Размер шрифта
-
+

Последняя ночь последнего царя - стр. 21

И он предложил нам свою смерть. Смертью смерть поправ. Тогда за дверью я и услышал: «В моем конце мое начало». И в этом была истинная загадка его взгляда – взгляд тельца на заклание. (Шепчет). Убиенным, он задумал вернуться в Россию…

Молчание.

И знаешь, о чем просил он перед своим убийством?

ЮРОВСКИЙ. Я не хочу знать о тиране.

МАРАТОВ. Это важно – что просят перед смертью… Даже тираны!? Тебе ведь умирать…

Молчание.

За два дня до расстрела я нашел на его столе письмо. Он оставил мне письмо… младшенькой… Девичье письмо подруге. Помню, были вложены засушенные цветы, те, что привезли они с собой из Царского, где были счастливы. И первая строчка в письме была. «Отец просил передать, чтобы не мстили за него. Он всех простил… И молится за всех». Такие слова накануне невиданной муки написала маленькая девочка. И потом, когда пришел грузовик, и ты держал безумную речь перед безумными. Мне бы выйти к вам, рассказать, сумасшедшим, то, что поняла маленькая девочка… Но, конечно, не вышел… Не сказал.

ЮРОВСКИЙ. Ты сбежал.

МАРАТОВ. Да. Умыл руки… С тех пор ощущаю себя мертвым и зачем-то живым. Галлюцинации мучают. И все жду увидеть ее, чтобы она повторила те слова. Но она не приходит. Приходят только они – старая парочка… И я все мучаюсь – почему не приходит она? И только ты мне можешь помочь понять. Я рассказал тебе все. Твоя очередь…

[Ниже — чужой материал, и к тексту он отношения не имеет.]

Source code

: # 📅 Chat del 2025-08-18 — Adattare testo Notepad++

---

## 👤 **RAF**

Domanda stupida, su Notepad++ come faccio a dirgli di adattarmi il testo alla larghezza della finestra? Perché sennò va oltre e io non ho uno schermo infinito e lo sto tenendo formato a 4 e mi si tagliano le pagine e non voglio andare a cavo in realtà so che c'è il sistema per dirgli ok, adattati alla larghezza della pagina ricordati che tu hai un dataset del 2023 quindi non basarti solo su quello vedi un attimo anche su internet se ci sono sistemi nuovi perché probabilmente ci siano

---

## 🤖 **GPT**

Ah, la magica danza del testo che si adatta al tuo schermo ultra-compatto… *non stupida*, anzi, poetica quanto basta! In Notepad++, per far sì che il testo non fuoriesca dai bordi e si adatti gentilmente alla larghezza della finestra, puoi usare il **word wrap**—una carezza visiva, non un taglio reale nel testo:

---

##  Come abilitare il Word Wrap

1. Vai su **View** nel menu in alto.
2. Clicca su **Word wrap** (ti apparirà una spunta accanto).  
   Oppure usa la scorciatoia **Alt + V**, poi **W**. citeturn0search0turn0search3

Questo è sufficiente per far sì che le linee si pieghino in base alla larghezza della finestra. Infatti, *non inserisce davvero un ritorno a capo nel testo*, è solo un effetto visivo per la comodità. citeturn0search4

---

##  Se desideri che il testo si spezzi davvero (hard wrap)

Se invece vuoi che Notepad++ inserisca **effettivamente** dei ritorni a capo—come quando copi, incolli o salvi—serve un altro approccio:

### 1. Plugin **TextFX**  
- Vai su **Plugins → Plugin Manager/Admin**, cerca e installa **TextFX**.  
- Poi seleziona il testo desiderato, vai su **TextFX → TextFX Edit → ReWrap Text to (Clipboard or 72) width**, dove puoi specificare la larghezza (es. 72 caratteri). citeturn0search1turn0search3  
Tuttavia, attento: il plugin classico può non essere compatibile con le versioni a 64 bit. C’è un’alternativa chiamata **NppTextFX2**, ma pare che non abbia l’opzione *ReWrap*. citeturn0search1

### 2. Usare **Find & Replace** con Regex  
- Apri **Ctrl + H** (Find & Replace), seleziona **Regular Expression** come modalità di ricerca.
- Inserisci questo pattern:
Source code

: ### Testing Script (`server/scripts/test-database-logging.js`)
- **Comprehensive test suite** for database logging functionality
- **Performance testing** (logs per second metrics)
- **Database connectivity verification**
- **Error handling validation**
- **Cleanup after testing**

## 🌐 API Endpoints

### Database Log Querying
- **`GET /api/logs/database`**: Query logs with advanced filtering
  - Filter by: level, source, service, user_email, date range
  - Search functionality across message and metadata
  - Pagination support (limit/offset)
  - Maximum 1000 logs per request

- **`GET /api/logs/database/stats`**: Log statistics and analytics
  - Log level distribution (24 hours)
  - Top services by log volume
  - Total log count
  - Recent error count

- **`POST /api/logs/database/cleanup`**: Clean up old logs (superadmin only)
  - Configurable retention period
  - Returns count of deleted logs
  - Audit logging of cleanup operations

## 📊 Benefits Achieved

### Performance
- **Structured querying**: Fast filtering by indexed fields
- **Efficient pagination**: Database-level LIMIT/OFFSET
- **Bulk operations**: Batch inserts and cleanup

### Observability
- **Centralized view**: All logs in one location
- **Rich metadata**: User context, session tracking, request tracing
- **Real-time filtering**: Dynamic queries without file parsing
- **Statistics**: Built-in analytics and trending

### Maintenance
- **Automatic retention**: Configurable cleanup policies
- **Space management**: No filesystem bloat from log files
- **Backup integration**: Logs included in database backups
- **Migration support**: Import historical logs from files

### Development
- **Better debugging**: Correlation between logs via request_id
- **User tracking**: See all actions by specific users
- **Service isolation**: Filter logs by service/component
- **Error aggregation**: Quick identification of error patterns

ЮРОВСКИЙ. Я понимаю – ты сумасшедший. Но говори яснее. Что ты хочешь услышать?

МАРАТОВ. Я начал понимать это уже в начале двадцатых, когда во всем мире заговорили об этой женщине. Ты помнишь?

ЮРОВСКИЙ. О какой женщине?

МАРАТОВ. Не лукавь, ты понимаешь… Именно тогда появилась в Берлине женщина, которая объявила себя…

Молчание.

МАРАТОВ. Анастасией. И потом я увидел ее лицо на газетных фотографиях. Это было лицо! Младшенькой! Только радостная прелесть ушла. Будто мертвое.

А потом я прочел про след сведенной родинки. На ее теле – там, где когда-то свели родинку у юной Анастасии, и одинаковое строение ушной раковины, и сходство их почерков, и, наконец, подробности жизни Семьи, о которых та свободно рассказывала.

ЮРОВСКИЙ. Убили! Их всех… Всех – убили!

МАРАТОВ. Да-да, но… Но лицо не давало покоя! В минуты тоски и ужаса… Какая это тоска и какой ужас! я думал – а вдруг?

ЮРОВСКИЙ. Всех, всех, всех!

МАРАТОВ. И вот тогда я узнал, что ты составил секретную Записку – отчет о расстреле.

ЮРОВСКИЙ. Да, да написал Записку в правительство. И потом много писал и рассказывал о расстреле. Мы всех убили!

МАРАТОВ. Но меня поразила дата, Юровский, ты написал эту Записку тотчас после того, как в Берлине появилась она.